I don’t know how to diagnose a SATA DOM drive, especially when any OS installation or OS boot fails when it’s plugged in. Maybe there’s something like memtest for drives? The module in question is Supermicro SATA DOM (SuperDOM) Solutions 32GB - DM032-SMCMVN1

OK so the issue is back and I have a clue on what’s causing it. Somehow changing NIC settings in TrueNAS Scale corrupts it’s own installation and it won’t boot from that point. I remember that before this happened the first time, I was assigning reserved IP addresses for both NICs in the system and after reboot, TrueNAS wouldn’t boot with message “loading initial ramdisk”. I then went down the rabbit hole to convince myself the SATA DOM module must’ve broken itself, because not even Windows Server installer could work, it too hang during boot. This time around, I was setting up bridge in TrueNAS and rebooted it to force it to lease the new IP address that I’ve reserved in router/DHCP and from that point it wouldn’t boot.

So TrueNAS literally corrupts itself by me doing some UI changes in it’s settings related to networking to the point where the error is so low level it cripples everything including OS installers trying to mount the disk. I’m really frustrated about this, my hardware was rather expensive and I don’t think I’ve done anything wrong here. The TrueNAS forums are rather unhelpful, because they are swarmed by users reporting other critical issues, so I don’t think I can get them to look at my problem specifically.
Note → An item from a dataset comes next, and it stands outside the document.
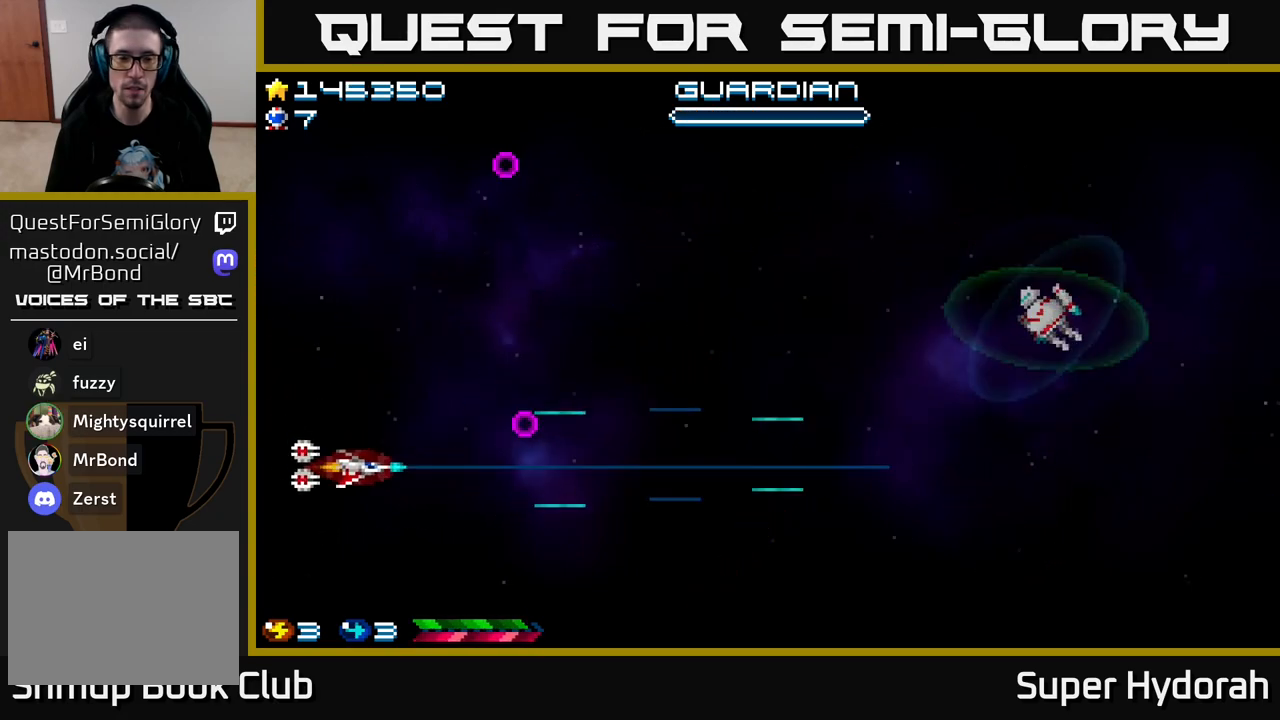
{"buttons": ["DPAD_RIGHT"], "left_stick": "center", "events": [[367, "DPAD_DOWN", "up"]]}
So here is a screen I get to when booting TrueNAS Scale install:

And here is a screen I get to when trying to boot Kali linux:

I’m at a loss here. Somehow TrueNAS, maybe not even through fault of their own is eating up my drives in a way that prevents any OS to even boot to run a diagnostic tool to verify what is wrong with it. I’m currently trying to load Kali and if it behaves anything like it did the first time around, at some point between 30 minutes and 10 hours, it will eventually boot. At that point I should be able to reformat those affected drives.